= 1966 Le Mans 6 Hour Race =

1966 Australian vehicular endurance race

The 1966 Le Mans 6 Hour Race was an endurance race for Sports Cars, Improved Production Touring Cars and Series Production Touring Cars. It was held at the Caversham Circuit in Western Australia on 6 June 1966 over a six-hour duration.

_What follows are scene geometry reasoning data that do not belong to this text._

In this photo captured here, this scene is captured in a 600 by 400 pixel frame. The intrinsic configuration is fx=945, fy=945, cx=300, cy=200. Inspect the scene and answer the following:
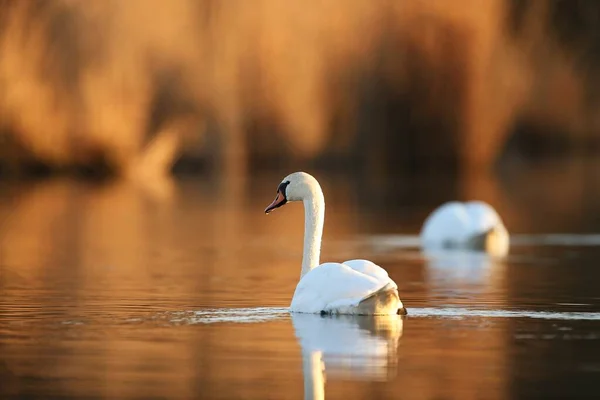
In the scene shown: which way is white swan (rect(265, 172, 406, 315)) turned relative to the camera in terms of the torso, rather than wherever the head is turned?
to the viewer's left

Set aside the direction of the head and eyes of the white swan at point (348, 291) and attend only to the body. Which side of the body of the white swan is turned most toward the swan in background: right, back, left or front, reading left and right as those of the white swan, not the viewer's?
right
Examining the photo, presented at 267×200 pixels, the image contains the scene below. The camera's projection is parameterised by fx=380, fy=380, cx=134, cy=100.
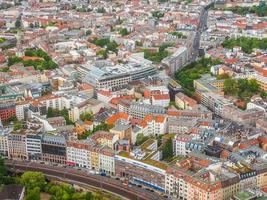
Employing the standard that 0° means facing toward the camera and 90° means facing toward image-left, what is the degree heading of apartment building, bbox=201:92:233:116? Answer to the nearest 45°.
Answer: approximately 45°

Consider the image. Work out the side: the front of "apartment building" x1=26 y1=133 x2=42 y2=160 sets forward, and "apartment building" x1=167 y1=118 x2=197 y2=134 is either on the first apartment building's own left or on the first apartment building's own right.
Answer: on the first apartment building's own left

The race, which was the twelfth Six Hour Le Mans race, was won by Ron Thorp driving an AC Cobra 289.

==Results==

| Position | Drivers | No. | Car | Class | Class pos. | Laps |
| 1 | Ron Thorp | 2 | AC Cobra 289 | Sports | 1 | 202 |
| 2 | Ted Lisle |  | Morris Cooper S | Improved | 1 | 196 |
| 3 | Stan Starcevich | 5 | Holden EH Special S4 | Improved | 2 | 194 |
| 4 | Gordon Stephenson, Neville Cooper |  | Alfa Romeo Giulia GT Veloce | Improved |  | 191 |
| ? | Dick Roberts |  | Chrysler Valiant |  |  |  |
| ? | Dave Thomas |  | Morris Mini | Series | 1 |  |
| 20 | Cumper | 50 | Peugeot 403 |  |  |  |
| ? | Taylor |  | Triumph TR4 |  |  |  |
| ? | David Rockford |  | Holden GT |  |  |  |
| ? | Owen Stringer |  | Ford Cortina Mk1 |  |  |  |
| ? | Bertina |  | Holden FJ "X2" | Sports |  |  |
| ? | Cuncliffe, Biltoft |  | Peugeot Sports | Sports |  |  |
| ? | Chapman, Sherrell |  | Triumph "TR3A" |  |  |  |
| ? | Muhling |  | Morris Mini |  |  |  |
| ? | Mould |  | Morris Mini |  |  |  |
| ? | Urquhart |  | Lotus Super Seven |  |  |  |
| ? | Rod Donovan | 30 | Holden 48/215 |  |  |  |
| DNF | Maslin, Williams |  | Renault |  |  |  |
| DNF | Roger Fielding |  | Triumph TR4 |  |  |  |
| DNF | Brockwell, Mitchell |  | Ford Anglia |  |  |  |
| DNF | O'Sullivan, Downey |  | Ford Cortina GT500 |  |  |  |
| DNF | Annear |  | Phoenix |  |  |  |
| DNF | Fry |  | Morris Cooper S |  |  |  |
| DNF | Scott |  | Peugeot |  |  |  |
| DNF | Andy Buchanan |  | Ferrari 250LM |  |  | 76 |
| DNF | Vince, Charnley |  | Elfin | Sports |  |  |
| DNF | Max McCracken, Smith |  | Lotus Elite | Sports |  |  |
| DNF | Malcolm Seaward |  | Triumph 2000 |  |  |  |
| DNF | J. Sinclair |  | Austin-Healey Sprite |  |  |  |

24 cars finished the race from a field of 44 starters.